Task to carry out: Copy out all the lines of the data that hold the word "dukungan".

Source information:
++++

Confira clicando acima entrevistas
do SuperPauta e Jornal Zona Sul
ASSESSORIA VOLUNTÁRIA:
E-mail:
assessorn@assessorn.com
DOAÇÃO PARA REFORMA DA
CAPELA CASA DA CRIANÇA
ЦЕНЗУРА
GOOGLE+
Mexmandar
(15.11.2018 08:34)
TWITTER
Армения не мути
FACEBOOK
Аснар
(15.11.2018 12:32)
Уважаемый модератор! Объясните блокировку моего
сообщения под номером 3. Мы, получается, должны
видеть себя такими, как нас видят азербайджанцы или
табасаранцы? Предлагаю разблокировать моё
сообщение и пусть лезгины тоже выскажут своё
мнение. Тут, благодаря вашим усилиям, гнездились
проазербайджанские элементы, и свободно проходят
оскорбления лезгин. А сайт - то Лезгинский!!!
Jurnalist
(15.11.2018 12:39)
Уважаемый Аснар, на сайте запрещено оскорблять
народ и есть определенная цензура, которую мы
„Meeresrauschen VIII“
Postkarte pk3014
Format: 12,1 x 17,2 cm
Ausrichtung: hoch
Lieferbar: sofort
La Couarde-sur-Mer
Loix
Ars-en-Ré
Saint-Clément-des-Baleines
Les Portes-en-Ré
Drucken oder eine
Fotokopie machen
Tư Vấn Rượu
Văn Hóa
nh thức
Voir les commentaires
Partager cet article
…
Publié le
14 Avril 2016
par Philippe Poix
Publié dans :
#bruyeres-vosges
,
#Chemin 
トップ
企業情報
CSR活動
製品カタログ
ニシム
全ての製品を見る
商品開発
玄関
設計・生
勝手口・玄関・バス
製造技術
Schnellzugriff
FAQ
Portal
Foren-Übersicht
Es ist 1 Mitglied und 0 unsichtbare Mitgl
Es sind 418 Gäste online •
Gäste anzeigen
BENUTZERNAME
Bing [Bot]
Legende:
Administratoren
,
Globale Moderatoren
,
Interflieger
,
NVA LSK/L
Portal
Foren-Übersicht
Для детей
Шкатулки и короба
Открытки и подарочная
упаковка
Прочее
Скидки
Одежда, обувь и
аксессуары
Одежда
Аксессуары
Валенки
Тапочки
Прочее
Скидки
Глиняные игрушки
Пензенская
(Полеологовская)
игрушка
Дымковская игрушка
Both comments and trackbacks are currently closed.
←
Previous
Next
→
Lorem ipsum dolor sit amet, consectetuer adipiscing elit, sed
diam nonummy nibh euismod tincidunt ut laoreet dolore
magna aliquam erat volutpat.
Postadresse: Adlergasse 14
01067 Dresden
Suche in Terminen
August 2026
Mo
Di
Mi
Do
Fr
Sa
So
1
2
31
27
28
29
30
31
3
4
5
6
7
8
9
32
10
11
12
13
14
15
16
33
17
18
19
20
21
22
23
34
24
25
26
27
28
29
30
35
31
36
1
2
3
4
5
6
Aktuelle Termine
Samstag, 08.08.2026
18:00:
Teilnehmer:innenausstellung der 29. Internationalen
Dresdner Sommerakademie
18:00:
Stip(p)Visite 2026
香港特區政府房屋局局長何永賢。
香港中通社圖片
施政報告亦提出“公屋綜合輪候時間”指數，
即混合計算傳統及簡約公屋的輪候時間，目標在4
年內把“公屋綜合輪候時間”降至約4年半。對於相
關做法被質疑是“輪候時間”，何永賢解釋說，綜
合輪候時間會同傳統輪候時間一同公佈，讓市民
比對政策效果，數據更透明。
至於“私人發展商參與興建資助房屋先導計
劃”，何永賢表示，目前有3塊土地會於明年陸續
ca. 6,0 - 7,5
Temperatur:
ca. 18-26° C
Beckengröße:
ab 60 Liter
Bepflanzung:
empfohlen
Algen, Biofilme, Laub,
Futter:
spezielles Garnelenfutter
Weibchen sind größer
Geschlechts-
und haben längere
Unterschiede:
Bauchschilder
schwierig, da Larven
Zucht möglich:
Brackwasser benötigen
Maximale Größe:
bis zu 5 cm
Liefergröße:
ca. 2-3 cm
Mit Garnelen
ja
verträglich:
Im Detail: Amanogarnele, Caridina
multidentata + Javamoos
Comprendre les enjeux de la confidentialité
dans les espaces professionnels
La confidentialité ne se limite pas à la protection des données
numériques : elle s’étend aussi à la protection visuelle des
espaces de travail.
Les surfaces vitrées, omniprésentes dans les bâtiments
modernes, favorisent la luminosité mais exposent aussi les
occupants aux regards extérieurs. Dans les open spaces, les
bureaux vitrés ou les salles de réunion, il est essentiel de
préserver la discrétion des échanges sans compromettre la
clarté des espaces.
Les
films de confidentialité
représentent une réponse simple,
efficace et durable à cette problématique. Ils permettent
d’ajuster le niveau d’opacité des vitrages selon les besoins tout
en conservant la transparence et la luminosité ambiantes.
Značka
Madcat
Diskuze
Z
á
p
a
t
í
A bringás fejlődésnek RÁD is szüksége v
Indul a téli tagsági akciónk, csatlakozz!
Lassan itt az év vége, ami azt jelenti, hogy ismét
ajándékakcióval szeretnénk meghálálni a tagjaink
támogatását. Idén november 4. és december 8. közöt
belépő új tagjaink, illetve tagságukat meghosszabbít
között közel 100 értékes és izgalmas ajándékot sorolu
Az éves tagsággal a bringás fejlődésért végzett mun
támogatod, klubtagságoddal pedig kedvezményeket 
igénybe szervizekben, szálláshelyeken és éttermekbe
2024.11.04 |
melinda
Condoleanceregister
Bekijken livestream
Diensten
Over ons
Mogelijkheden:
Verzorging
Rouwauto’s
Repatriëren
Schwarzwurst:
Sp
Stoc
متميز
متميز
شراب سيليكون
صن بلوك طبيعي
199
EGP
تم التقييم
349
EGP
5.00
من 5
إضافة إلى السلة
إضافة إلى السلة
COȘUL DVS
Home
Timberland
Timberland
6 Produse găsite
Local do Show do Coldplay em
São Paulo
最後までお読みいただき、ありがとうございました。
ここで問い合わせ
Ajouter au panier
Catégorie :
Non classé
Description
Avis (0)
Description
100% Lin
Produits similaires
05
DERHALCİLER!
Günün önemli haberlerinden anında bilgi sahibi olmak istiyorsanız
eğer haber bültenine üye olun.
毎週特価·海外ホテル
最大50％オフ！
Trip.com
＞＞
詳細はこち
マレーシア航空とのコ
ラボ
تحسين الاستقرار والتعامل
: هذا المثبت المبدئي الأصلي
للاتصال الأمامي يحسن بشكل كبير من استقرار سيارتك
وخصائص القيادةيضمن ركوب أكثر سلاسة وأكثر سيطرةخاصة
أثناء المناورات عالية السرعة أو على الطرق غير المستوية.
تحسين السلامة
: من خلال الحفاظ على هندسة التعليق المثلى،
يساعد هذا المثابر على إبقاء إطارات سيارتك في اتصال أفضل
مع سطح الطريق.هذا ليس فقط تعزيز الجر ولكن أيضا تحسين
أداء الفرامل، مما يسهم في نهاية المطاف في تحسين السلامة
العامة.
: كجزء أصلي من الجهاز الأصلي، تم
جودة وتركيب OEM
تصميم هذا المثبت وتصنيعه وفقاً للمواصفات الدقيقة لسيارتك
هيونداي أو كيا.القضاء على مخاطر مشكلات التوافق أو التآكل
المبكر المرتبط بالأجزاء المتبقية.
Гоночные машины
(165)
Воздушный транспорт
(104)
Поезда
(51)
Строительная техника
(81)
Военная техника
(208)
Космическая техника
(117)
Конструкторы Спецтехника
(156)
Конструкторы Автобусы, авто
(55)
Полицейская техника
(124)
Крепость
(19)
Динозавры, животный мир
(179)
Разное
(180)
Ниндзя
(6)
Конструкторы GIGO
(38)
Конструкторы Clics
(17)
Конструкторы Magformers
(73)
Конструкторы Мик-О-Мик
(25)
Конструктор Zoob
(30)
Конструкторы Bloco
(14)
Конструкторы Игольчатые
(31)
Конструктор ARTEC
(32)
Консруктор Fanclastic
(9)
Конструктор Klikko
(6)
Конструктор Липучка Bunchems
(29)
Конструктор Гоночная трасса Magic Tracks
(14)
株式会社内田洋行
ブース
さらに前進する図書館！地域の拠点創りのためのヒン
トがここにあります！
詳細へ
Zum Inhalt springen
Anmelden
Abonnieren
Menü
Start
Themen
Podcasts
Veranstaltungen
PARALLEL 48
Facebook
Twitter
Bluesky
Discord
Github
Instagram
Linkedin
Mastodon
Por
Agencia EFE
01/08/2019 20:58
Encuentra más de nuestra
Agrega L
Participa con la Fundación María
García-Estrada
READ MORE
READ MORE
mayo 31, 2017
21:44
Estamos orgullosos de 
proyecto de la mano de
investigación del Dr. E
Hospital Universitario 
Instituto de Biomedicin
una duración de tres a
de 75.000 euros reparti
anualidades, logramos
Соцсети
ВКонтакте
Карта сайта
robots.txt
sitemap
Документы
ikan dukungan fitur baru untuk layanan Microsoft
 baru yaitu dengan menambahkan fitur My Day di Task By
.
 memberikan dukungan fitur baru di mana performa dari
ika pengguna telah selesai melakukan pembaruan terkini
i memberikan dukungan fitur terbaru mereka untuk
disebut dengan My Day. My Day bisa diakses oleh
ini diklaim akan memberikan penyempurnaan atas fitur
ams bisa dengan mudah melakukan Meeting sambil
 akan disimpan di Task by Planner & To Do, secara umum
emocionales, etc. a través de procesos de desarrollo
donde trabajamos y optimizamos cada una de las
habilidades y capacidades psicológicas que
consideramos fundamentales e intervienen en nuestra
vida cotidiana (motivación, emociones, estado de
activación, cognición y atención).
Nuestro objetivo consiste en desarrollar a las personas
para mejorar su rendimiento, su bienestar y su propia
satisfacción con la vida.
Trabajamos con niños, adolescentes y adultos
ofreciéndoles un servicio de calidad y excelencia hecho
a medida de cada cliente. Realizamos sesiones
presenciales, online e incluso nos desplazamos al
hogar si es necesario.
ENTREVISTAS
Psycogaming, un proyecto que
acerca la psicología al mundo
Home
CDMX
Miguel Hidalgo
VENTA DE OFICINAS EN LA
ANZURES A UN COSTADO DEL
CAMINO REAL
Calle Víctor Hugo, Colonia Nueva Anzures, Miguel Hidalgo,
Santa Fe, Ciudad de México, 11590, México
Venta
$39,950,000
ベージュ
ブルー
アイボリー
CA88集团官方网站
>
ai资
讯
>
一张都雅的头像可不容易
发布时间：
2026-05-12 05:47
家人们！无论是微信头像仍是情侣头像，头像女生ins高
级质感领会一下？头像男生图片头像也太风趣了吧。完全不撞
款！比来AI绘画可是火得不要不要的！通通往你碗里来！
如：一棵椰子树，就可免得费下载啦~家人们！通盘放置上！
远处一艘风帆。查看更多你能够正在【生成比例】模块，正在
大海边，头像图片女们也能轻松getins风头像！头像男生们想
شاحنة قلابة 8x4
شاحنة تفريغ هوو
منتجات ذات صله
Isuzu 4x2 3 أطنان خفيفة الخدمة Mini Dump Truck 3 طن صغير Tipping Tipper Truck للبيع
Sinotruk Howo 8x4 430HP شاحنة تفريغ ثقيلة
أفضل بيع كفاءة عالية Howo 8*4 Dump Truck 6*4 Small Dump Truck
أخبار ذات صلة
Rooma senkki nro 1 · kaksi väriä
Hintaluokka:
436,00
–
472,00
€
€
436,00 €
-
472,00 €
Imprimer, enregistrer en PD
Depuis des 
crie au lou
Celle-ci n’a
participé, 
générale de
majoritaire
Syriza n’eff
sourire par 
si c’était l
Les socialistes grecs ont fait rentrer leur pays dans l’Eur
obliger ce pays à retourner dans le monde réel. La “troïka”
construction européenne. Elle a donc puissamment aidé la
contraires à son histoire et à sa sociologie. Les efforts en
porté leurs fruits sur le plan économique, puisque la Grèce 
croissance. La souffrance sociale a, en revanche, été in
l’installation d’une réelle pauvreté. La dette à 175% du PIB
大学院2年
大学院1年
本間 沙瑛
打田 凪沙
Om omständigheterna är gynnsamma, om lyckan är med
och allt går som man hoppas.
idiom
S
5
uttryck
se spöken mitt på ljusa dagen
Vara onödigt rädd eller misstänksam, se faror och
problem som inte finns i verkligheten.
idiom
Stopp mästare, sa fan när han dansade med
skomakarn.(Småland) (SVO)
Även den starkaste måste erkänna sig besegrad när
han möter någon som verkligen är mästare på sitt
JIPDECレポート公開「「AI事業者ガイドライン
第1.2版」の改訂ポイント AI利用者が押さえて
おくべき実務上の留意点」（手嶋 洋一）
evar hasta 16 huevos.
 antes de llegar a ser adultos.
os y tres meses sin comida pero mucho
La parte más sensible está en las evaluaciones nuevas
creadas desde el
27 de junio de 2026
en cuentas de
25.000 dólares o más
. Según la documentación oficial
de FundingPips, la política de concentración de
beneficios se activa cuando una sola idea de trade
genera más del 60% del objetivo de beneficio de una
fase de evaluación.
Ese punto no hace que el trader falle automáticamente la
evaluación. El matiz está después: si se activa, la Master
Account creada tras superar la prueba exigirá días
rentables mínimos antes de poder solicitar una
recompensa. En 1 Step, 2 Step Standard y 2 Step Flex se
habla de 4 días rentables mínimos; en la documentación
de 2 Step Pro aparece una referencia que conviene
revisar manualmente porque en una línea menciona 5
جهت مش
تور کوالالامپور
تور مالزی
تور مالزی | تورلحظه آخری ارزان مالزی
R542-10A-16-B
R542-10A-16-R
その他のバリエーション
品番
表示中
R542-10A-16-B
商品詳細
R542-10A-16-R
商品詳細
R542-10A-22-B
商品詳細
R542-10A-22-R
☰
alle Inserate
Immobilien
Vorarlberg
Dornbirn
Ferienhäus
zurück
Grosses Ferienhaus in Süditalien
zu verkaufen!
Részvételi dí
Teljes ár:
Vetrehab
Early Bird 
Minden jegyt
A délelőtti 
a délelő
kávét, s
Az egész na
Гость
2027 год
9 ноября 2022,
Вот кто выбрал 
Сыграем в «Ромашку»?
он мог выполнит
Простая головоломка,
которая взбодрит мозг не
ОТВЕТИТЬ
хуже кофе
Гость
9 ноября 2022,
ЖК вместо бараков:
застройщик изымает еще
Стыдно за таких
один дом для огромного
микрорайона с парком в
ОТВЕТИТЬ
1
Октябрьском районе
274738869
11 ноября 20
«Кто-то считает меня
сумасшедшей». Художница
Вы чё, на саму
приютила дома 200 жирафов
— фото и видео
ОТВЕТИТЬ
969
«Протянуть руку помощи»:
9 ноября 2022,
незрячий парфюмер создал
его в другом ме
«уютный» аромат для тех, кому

++++

Answer to the problem:
ikan dukungan fitur baru untuk layanan Microsoft
 memberikan dukungan fitur baru di mana performa dari
i memberikan dukungan fitur terbaru mereka untuk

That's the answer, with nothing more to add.